In 2015, TMG's operating profit was £51 million. According to unaudited accounts, profits before tax were £47 million, and turnover for the 53 weeks up to 3 January 2016 was £319 million. These figures indicated an increase from 2014 levels.

Nick Hugh joined TMG as Chief Executive Officer in 2016, from Yahoo. The group pursued a "reader first" strategy, seeking to increase subscriptions and maintain a focus on editorial aspects, whilst outsourcing production and advertising. By 2022, the groups revenue was £254 million, with annual profits of £40 million.

In 2023, TMG acquired The Chelsea Magazine Company, publisher of magazines including The English Home, Artists and Illustrators and Classic Boat. In the same year, the company reached a milestone having achieved over 1 million subscribers.

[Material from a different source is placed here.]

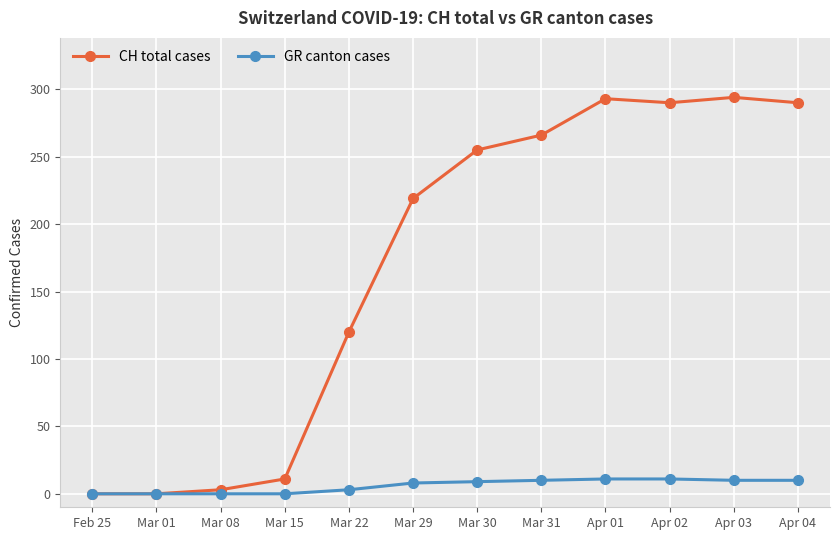

At Apr 02, list the series in order from smallest to largest.

GR canton cases, CH total cases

In June 2023, the group was put up for sale after B.UK entered receivership. The Barclay family had amassed debts of £1 billion and Lloyds Banking Group effectively repossessed TMG. Howard and Aidan Barclay were removed as directors. The debt owed to Lloyds Banking Group was subsequently settled. The group made a loss of £244 million in 2023, despite an otherwise good financial performance, due to loans paid to the Barclay family. By year ending 2024, revenue was £196 million, with a profit of £23.8 million.

Investment firm RedBird Capital Partners announced plans to purchase the publisher for £500 million in May 2025, but the deal collapsed in November 2025. Senior editorial staff at The Telegraph had voiced concerns about the acquisition, as had the UK government in terms of foreign state ownership of media in the UK.

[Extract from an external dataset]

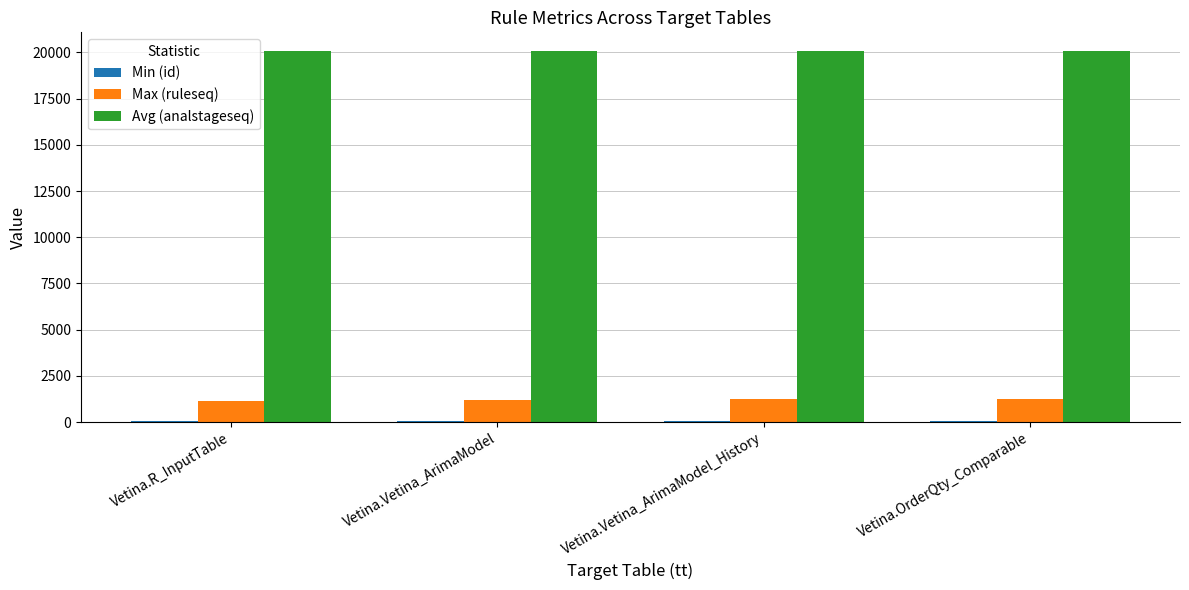

How many series are shown in this chart?

3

Daily Mail and General Trust agreed to buy TMG for £500 million in November 2025. The Competition and Markets Authority subsequently launched an inquiry into the acquisition, due to competition and public interest concerns. Shortly after the probe was initiated, in March 2026, it was announced that Axel Springer had agreed to purchase TMG, increasing the amount offered by Daily Mail and General Trust by £75 million, to £575 million. Axel Springer had previously shown an interest in purchasing the group in 2004.